Copyleft, as opposed to
copyright, dictates that persons who modify a particular work, such as
making additions to Linux for example, must pass all rights to any
recipients of that work. Further, none of the modifications can be
patented, or if they are, then the patents must be licensed for everyone's
free use.
The way in which copyrights are
being used now, for example the way music is being sold one song at a time
on the Internet, is moving us ever closer towards a pay-per-service
society where everything is copyrighted permanently, and we are charged
micro-payments for every action we take. The development of Digital Rights
Management, and its incorporation into every piece of computer hardware
and software, is an inevitable move towards this end. Microsoft's Bill
Gates would like more than anything to be the person in charge of fully
digitizing and integrating micro-payments into our lives.
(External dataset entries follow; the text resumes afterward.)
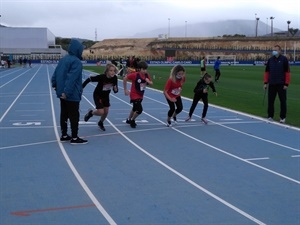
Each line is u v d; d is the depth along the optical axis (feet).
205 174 21.18
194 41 445.78
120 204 16.79
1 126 34.63
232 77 119.03
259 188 19.04
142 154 25.34
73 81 26.53
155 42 451.12
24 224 14.75
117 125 35.60
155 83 89.30
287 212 16.14
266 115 41.96
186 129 34.19
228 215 15.75
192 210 16.21
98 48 475.31
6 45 334.24
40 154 24.97
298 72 156.97
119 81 95.50
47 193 18.03
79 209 16.22
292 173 21.61
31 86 80.12
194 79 106.11
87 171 21.47
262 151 26.61
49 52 332.19
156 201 17.17
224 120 39.09
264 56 394.11
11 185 19.08
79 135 31.04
Just like phone
bills of days long gone, you’re debit card statement at the end of the
month will be dozens of pages long.
As usual, its folks like you and
me who are caught in the middle of this titanic struggle. So which side is
right? Neither side can claim to have a fully desirable or workable model
for the way in which intellectual property should be protected in a modern
society. Intellectual property is not some unassailable edifice that must
be protected perpetually until the end of time, nor should it be ignored
as a driving force for enhancing creativity. But creativity comes from the
heart, not from greed, so that is a relatively minor consideration.
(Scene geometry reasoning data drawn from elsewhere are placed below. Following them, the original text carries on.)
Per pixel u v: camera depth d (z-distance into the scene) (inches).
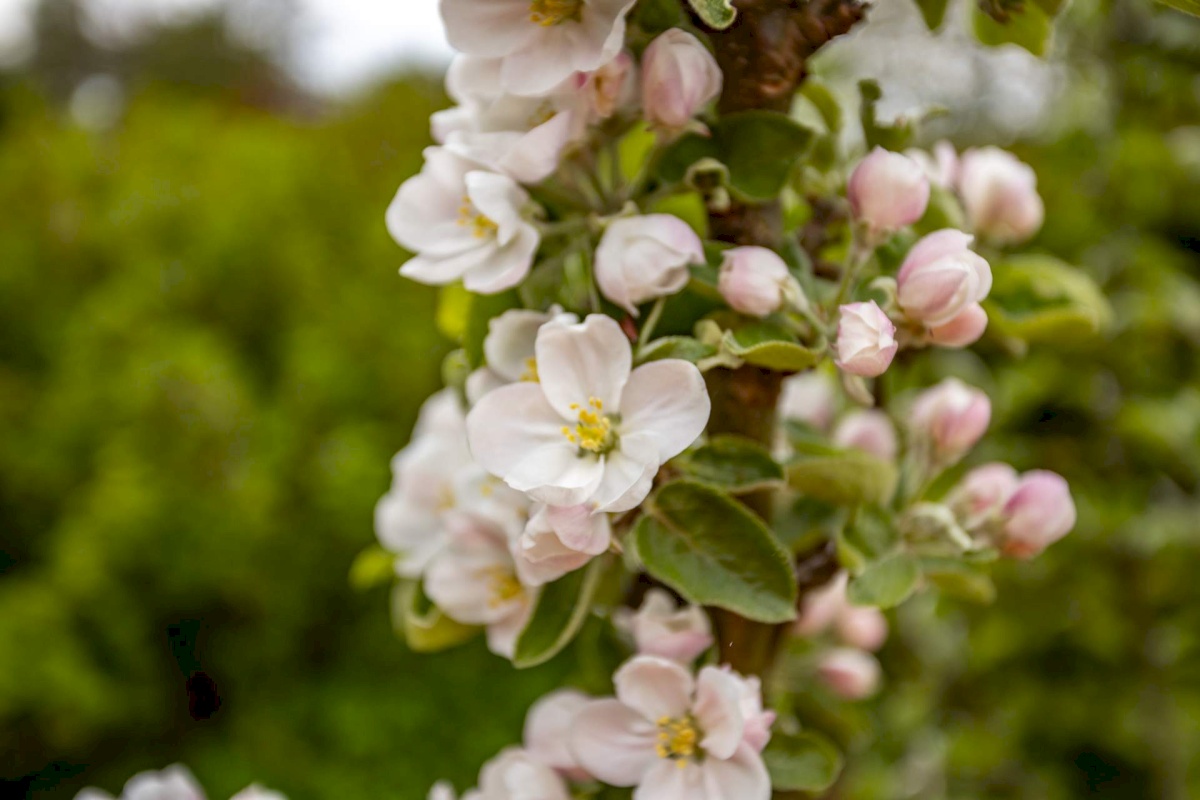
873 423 22.8
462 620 19.8
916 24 47.9
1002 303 20.2
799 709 22.8
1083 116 42.1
Nonetheless, rewarding people financially for a job well done is something
that Western society has deemed extremely important, and there is no sign
of this sentiment waning. As such, I propose a simple and workable
solution. Lobby Congress to reduce, rather than extend, copyright
protection in terms of years.
In my mind, if the idea is to
protect a creator or inventor of a particular piece of work, the 14 year
time limit, with a single 14 year extension seems generous. Extending that
to anything beyond 42 years ( 2 renewals), to me, smacks of greed. I think
laws can also be written to prevent the kind of action that SCO is
pursuing against IBM in particular, and Linux in general. SCO bought the
rights to some old UNIX copyrights, and now is litigating against the
entire world “to protect their intellectual property rights”. It is
not their intellectual property. They merely purchased the rights to the
copyrights. This kind of corporate extortion should not be allowed under
US copyright law. We need to return the concept of copyright back to the
idea of protecting inventors and creators, not to providing ammunition for
litigation under some warped concept of intellectual property.